Stored items:
------

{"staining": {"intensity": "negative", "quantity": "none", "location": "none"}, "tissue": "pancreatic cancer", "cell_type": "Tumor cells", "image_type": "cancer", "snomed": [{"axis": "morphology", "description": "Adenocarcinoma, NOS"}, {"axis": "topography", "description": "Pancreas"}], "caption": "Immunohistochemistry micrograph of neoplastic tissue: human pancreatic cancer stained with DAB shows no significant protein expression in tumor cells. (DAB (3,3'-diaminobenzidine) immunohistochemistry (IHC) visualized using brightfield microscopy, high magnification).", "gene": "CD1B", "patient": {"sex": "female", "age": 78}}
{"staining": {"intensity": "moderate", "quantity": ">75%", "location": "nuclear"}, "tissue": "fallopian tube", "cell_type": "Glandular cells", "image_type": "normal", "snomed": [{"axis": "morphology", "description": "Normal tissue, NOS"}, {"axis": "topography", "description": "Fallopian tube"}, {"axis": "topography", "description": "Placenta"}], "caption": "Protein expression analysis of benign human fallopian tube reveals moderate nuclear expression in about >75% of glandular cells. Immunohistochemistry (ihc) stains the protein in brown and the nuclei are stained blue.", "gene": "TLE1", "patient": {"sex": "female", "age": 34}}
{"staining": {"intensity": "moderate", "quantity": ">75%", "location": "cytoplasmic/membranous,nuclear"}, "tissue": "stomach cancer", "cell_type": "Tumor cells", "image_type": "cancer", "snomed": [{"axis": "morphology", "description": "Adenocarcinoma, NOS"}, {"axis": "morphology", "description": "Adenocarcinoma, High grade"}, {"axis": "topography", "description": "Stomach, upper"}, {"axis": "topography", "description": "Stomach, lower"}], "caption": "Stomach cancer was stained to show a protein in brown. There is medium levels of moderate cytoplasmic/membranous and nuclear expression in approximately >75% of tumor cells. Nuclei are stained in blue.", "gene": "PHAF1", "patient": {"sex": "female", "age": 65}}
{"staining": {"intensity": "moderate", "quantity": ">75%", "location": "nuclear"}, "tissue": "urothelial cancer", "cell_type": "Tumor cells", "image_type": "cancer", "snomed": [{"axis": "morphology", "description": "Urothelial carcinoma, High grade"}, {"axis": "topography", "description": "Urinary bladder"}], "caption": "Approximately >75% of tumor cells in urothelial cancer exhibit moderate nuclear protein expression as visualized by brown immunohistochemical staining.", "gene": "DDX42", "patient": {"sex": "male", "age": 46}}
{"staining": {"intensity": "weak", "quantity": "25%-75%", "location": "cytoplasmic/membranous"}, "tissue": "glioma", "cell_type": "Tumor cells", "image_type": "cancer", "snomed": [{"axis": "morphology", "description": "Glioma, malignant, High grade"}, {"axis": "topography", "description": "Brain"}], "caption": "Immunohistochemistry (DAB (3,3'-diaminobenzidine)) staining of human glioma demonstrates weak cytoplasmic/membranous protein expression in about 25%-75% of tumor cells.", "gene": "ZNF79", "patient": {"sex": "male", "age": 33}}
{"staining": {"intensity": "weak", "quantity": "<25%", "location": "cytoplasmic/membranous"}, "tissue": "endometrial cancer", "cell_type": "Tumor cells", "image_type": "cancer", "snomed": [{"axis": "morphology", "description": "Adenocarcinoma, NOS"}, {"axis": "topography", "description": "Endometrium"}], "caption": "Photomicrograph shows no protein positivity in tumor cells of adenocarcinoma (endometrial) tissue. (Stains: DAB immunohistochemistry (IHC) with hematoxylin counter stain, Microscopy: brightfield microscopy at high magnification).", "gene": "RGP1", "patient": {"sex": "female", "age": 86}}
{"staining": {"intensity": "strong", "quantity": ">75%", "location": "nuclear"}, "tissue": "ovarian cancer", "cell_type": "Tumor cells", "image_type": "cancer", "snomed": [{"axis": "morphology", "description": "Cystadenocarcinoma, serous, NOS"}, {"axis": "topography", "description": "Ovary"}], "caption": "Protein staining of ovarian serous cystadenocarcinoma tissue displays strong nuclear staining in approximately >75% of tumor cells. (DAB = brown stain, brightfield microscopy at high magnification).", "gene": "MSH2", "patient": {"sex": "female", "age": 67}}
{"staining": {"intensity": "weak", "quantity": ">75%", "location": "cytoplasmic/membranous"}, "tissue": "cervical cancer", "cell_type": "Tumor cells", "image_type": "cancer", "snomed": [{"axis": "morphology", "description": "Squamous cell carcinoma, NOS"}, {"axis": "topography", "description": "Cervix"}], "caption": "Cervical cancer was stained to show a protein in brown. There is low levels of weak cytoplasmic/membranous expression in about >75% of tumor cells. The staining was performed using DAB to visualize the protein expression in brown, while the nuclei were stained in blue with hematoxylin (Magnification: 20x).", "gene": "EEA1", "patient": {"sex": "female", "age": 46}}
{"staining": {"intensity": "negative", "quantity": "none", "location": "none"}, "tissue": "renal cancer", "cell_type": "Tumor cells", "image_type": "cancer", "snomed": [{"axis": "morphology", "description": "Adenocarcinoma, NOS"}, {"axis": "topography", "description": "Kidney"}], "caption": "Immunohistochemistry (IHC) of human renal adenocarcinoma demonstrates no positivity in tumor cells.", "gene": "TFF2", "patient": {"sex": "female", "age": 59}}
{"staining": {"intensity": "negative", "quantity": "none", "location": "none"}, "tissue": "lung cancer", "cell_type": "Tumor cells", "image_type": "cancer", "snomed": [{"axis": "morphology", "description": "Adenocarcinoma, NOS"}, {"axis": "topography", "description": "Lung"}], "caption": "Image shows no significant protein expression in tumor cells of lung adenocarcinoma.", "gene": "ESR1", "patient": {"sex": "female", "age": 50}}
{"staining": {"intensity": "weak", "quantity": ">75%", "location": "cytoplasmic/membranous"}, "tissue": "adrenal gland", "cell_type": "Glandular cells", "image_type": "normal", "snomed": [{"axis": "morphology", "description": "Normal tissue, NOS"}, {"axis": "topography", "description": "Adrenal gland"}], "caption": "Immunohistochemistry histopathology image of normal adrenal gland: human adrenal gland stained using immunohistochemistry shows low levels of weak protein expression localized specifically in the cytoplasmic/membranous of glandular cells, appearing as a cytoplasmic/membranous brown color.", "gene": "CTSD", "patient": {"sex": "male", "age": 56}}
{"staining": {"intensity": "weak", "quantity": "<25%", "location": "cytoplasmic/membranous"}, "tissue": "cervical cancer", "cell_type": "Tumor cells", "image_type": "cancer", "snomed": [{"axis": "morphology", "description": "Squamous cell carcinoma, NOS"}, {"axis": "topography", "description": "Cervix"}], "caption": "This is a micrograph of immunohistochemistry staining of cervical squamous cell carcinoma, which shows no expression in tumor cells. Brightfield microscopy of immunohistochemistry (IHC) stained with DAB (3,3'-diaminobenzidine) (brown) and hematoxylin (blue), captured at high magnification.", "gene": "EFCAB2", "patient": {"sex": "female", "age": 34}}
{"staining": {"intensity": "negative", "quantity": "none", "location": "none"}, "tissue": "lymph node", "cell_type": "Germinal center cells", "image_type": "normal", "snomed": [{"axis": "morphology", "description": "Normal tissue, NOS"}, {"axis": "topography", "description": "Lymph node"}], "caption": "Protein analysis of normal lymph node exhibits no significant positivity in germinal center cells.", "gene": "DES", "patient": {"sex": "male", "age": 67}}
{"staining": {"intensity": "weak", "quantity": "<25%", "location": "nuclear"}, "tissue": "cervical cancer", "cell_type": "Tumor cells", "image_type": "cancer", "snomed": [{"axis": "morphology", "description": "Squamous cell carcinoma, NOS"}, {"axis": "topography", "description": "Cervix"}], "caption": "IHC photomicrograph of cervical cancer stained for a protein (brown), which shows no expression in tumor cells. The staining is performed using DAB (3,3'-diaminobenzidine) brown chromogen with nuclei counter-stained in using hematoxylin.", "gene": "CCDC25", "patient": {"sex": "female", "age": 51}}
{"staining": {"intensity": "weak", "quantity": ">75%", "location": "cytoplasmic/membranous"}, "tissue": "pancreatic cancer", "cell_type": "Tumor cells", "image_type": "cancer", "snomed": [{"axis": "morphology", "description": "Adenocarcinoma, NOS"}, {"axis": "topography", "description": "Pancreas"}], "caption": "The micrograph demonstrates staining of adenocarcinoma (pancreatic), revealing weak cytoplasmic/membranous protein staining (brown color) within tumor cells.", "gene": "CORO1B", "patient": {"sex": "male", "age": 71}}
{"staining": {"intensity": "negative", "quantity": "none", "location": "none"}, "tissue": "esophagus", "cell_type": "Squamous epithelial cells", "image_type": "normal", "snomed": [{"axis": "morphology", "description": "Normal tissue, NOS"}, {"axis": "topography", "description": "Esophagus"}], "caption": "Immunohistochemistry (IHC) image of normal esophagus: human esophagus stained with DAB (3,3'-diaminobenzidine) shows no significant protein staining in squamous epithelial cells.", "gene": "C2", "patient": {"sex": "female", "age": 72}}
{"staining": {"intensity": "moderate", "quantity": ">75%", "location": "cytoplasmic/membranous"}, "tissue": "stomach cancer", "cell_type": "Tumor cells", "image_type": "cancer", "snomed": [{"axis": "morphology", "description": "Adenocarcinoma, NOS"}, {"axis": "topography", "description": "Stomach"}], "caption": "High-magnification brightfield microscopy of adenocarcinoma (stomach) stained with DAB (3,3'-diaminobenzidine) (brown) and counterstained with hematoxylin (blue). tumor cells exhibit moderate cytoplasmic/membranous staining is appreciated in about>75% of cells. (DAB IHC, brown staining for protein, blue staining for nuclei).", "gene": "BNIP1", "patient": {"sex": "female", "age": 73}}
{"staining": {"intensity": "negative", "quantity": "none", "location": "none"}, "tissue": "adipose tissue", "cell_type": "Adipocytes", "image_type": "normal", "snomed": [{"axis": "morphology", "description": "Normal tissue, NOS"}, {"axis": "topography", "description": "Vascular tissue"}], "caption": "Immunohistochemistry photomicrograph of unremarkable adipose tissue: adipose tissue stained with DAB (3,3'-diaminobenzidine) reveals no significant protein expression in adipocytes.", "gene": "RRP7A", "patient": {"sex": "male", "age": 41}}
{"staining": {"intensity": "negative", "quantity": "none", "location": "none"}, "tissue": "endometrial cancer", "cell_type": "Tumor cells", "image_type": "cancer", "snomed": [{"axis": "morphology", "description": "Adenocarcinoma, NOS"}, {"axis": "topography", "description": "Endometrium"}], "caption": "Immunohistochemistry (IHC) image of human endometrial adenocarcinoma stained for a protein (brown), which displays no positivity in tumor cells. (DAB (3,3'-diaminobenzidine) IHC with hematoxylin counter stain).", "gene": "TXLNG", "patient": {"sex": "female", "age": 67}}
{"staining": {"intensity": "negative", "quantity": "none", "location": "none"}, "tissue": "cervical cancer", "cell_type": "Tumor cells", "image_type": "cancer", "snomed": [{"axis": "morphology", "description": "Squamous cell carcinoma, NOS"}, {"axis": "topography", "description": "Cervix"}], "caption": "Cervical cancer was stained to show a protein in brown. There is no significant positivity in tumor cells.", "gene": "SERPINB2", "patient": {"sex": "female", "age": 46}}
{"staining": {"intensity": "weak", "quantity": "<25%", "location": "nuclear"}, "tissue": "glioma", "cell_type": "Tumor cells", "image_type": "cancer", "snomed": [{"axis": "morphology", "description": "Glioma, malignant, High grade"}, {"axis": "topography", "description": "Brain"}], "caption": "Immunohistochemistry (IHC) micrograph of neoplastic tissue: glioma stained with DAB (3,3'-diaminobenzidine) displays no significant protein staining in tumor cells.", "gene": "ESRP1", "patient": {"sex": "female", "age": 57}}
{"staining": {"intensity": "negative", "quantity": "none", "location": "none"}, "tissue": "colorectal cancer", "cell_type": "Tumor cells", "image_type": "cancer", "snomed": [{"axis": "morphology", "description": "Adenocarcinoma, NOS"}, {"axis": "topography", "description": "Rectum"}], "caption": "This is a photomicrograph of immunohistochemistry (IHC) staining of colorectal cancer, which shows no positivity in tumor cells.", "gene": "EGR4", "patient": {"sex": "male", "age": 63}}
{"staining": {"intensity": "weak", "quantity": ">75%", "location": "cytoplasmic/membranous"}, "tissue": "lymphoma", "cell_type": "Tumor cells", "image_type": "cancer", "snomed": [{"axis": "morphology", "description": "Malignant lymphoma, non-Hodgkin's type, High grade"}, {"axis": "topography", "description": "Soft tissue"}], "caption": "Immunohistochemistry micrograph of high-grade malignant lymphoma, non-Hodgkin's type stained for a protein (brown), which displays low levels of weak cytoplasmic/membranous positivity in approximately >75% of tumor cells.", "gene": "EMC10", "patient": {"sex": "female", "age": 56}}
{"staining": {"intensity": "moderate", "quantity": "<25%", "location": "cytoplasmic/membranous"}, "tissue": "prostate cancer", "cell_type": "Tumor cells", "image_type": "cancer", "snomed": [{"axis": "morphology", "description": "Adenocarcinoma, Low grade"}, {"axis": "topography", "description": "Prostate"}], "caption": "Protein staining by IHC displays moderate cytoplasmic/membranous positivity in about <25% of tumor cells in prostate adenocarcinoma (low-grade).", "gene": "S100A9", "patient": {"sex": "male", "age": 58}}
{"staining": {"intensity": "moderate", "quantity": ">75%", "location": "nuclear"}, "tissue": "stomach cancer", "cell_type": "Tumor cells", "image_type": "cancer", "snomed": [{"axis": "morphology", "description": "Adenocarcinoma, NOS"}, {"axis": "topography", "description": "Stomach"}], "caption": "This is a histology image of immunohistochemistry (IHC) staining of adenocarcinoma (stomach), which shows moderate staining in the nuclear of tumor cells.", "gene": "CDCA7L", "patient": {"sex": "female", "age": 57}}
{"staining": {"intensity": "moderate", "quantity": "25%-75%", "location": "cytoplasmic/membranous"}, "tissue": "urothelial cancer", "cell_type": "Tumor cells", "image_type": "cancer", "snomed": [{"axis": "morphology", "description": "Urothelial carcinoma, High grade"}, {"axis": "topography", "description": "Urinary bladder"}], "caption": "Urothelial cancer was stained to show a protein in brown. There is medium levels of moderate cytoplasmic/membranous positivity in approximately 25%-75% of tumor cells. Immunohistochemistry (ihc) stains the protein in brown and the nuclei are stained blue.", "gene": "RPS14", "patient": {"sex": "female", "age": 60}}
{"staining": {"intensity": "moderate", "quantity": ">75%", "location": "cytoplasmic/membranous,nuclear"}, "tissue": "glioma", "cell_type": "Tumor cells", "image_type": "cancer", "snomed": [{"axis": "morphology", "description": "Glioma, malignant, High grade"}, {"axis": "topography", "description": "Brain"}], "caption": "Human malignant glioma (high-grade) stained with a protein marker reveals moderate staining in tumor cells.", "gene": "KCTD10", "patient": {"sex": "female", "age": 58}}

------

The lines above, starting at the one with "(DAB (3,3'-diaminobenzidine)) staining" and ending at the one with "staining of ovarian", are the only ones to return, exactly as written.

{"staining": {"intensity": "weak", "quantity": "25%-75%", "location": "cytoplasmic/membranous"}, "tissue": "glioma", "cell_type": "Tumor cells", "image_type": "cancer", "snomed": [{"axis": "morphology", "description": "Glioma, malignant, High grade"}, {"axis": "topography", "description": "Brain"}], "caption": "Immunohistochemistry (DAB (3,3'-diaminobenzidine)) staining of human glioma demonstrates weak cytoplasmic/membranous protein expression in about 25%-75% of tumor cells.", "gene": "ZNF79", "patient": {"sex": "male", "age": 33}}
{"staining": {"intensity": "weak", "quantity": "<25%", "location": "cytoplasmic/membranous"}, "tissue": "endometrial cancer", "cell_type": "Tumor cells", "image_type": "cancer", "snomed": [{"axis": "morphology", "description": "Adenocarcinoma, NOS"}, {"axis": "topography", "description": "Endometrium"}], "caption": "Photomicrograph shows no protein positivity in tumor cells of adenocarcinoma (endometrial) tissue. (Stains: DAB immunohistochemistry (IHC) with hematoxylin counter stain, Microscopy: brightfield microscopy at high magnification).", "gene": "RGP1", "patient": {"sex": "female", "age": 86}}
{"staining": {"intensity": "strong", "quantity": ">75%", "location": "nuclear"}, "tissue": "ovarian cancer", "cell_type": "Tumor cells", "image_type": "cancer", "snomed": [{"axis": "morphology", "description": "Cystadenocarcinoma, serous, NOS"}, {"axis": "topography", "description": "Ovary"}], "caption": "Protein staining of ovarian serous cystadenocarcinoma tissue displays strong nuclear staining in approximately >75% of tumor cells. (DAB = brown stain, brightfield microscopy at high magnification).", "gene": "MSH2", "patient": {"sex": "female", "age": 67}}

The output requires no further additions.